Written request 1:
According to the Polykey issue on backup and restore, what kind of archive should a backup be saved to?

Text excerpt:
=======
MatrixAI / Polykey

Polykey Core Library
https://polykey.com
GNU General Public License v3.0
29 stars 4 forks source link

Backup & Restore & Export #288

Open CMCDragonkai opened 2 years ago

CMCDragonkai commented 2 years ago

Specification

Backup & Restore for PK.

PK currently doesn't have a backup and restore system. This is necessary to ensure safe usage of PK.

Currently users can synchronise PK vault state to other PK agents, but this only deals with vaults.

One can dogfood PK backup by keeping PK backups themselves in other PK vaults. Thus using PK as a "backup" system.

However PK vaults are not optimised for large files atm due to EFS issues, so this is not recommended yet.

Backup

  1. Backup to a single .zip archive, zip is better than tar because:
    • random access is possible
    • we don't actually need to keep the unix file attributes, file attributes are not relevant here
    • readable on windows more easily
    • pure JS implementation - https://github.com/gildas-lormeau/zip.js
  2. Backups are encrypted with password protection or by default using the root private key, note that I believe this involves using a symmetric key and then encrypting the data with that, and thene encrypting the symmetric key the root key, because asymmetric keys have data-size limits
  3. Backups should select which things to backup:
    • set of vaults
    • other data like acl, gg, notifications
    • configuration options
  4. Backups should be able to occur with or without the agent running
  5. Possibly new command pk backup
  6. Backups are streamed to a filesystem location specified by the user, but piped out to allow composition with other commands
    • later the ability to send to another PK
    • network backups can be automated in a decentralised way by sending to other PK nodes
    • more sophisticated network protocols could also be supported like s3... etc, enterprise features here matter too
  7. Backups should also be stored in ${nodePath}/backups to keep a track a list of backups that exist, this can be useful to help solve #287
  8. Backups zip archives will require a manifest file that keeps track of what is in the backup, and also the root public key used to back it up, and other metadata, if metadata is encrypted, this means they are not part of external information, if we want to make it public, we would need to nest an archive, keep a public JSON manifest file and then an internal encrypted zip archive.
=======
Written request 2:
Copy every line of the listing below exactly as it appears, leaving out the pictures.

Record set:
=======
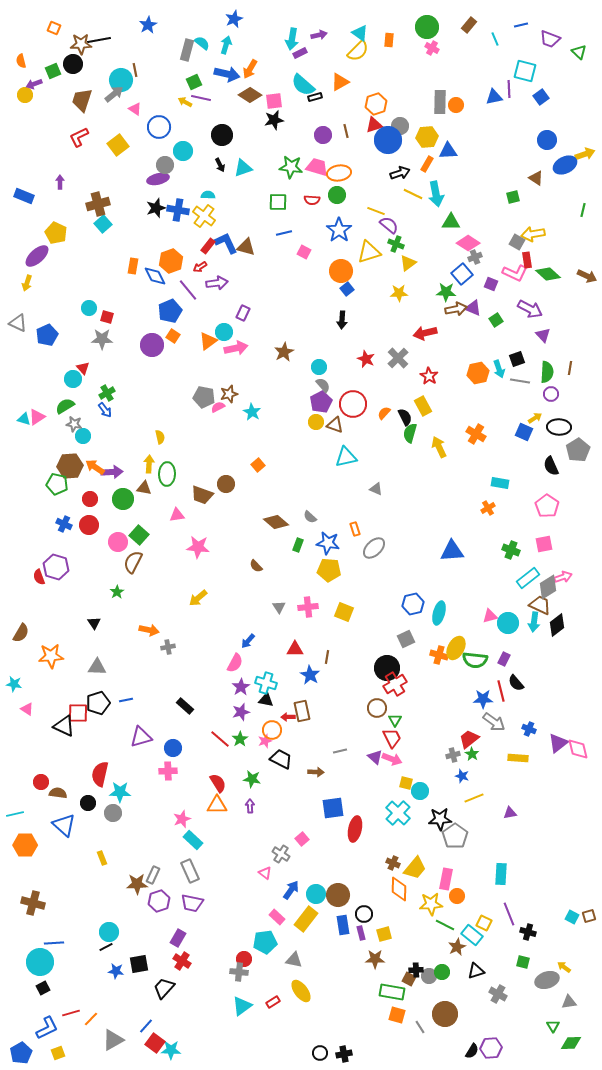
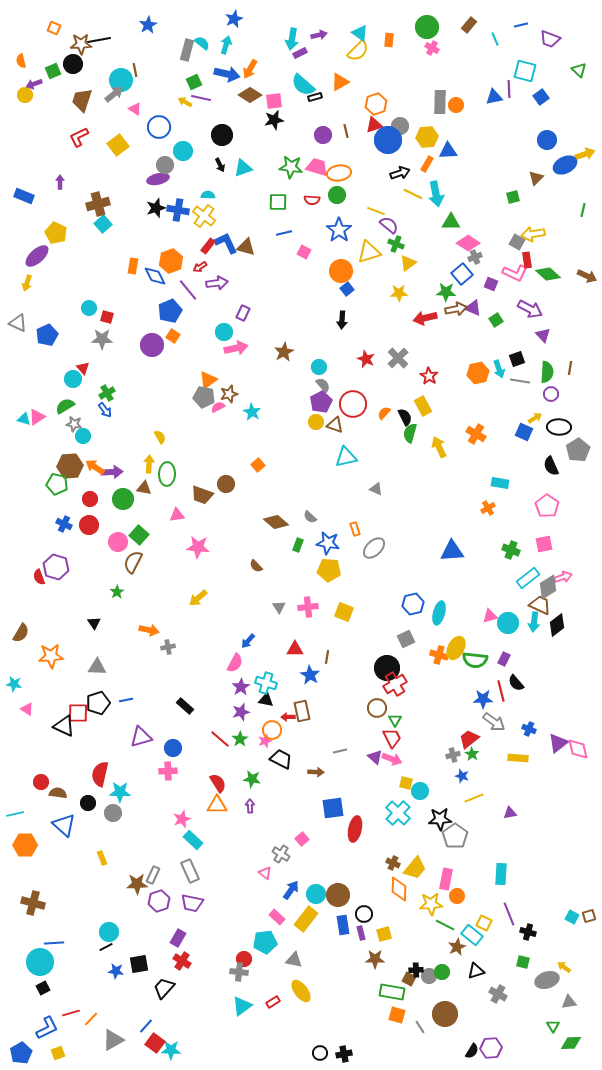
green triangle at (579, 52): moved 18 px down
brown triangle at (536, 178): rotated 42 degrees clockwise
red arrow at (425, 333): moved 15 px up
orange triangle at (208, 341): moved 39 px down
yellow semicircle at (160, 437): rotated 16 degrees counterclockwise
=======
Exercise response 1:
A single .zip archive.

Exercise response 2:
green triangle at (579, 52): moved 18 px down
brown triangle at (536, 178): rotated 42 degrees clockwise
red arrow at (425, 333): moved 15 px up
orange triangle at (208, 341): moved 39 px down
yellow semicircle at (160, 437): rotated 16 degrees counterclockwise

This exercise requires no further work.